● Work required: Look through the entries below and count the lines with the word "redirect" in them; give only the number.
======== Records for the task ========
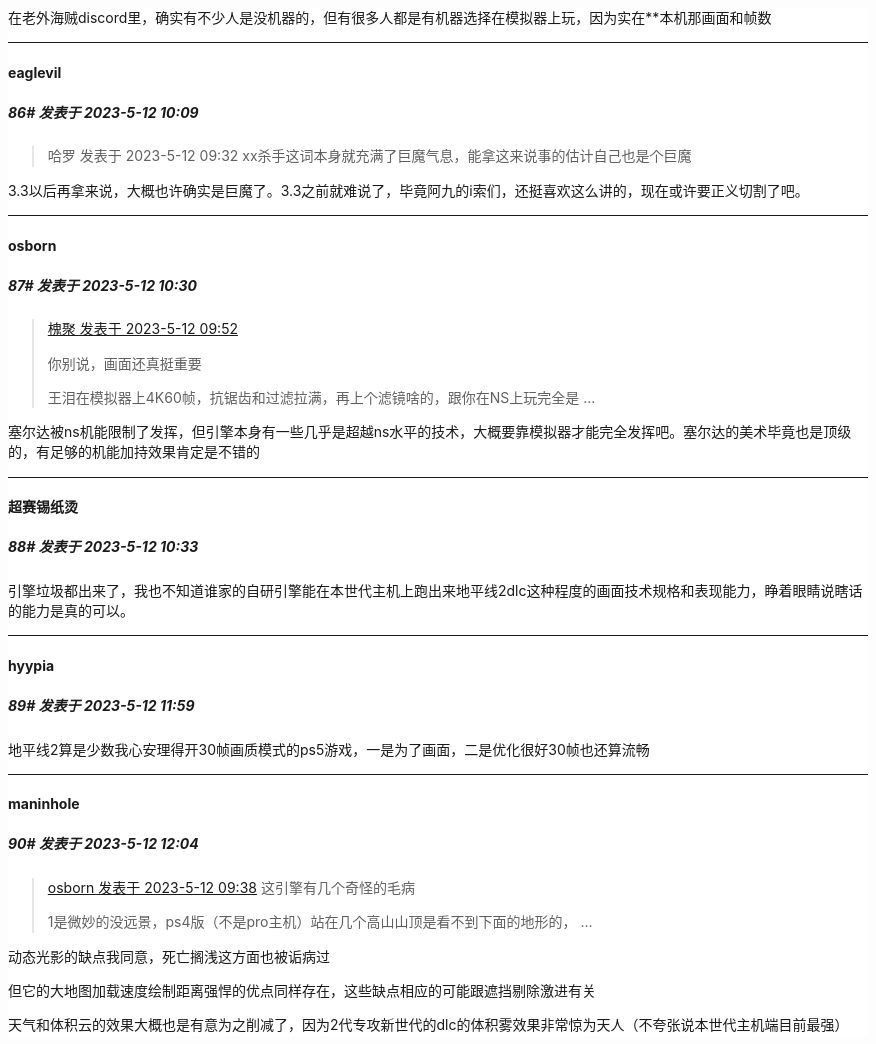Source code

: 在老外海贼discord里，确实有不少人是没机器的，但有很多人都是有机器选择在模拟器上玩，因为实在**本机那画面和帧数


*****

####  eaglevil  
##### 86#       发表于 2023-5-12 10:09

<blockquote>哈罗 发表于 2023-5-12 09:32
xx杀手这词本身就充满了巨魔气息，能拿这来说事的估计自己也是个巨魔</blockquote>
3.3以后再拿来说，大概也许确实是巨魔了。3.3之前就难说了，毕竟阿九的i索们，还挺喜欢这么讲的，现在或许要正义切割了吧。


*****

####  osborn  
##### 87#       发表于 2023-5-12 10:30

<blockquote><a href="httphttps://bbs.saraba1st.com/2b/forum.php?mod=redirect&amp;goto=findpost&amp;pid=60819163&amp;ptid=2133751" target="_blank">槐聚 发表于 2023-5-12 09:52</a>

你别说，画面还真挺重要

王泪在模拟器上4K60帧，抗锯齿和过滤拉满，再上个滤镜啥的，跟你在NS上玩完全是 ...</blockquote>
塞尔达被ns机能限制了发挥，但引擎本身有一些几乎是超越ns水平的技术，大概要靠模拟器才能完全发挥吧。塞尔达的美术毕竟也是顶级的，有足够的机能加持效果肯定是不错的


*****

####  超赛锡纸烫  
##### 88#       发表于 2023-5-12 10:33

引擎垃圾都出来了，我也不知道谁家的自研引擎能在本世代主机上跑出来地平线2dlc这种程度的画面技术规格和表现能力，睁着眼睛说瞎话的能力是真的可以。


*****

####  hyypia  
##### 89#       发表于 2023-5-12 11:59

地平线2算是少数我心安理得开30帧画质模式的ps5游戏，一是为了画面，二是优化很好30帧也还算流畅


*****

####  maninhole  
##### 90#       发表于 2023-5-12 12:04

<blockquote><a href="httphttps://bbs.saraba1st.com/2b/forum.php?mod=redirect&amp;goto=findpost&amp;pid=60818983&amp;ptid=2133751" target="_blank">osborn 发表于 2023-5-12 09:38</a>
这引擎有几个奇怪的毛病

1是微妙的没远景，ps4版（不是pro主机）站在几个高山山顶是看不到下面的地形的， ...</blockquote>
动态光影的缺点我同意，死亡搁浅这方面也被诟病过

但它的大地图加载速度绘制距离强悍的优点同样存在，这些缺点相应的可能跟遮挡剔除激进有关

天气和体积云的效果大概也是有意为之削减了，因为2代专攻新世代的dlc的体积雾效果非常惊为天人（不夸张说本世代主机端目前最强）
========
● Worked solution: 2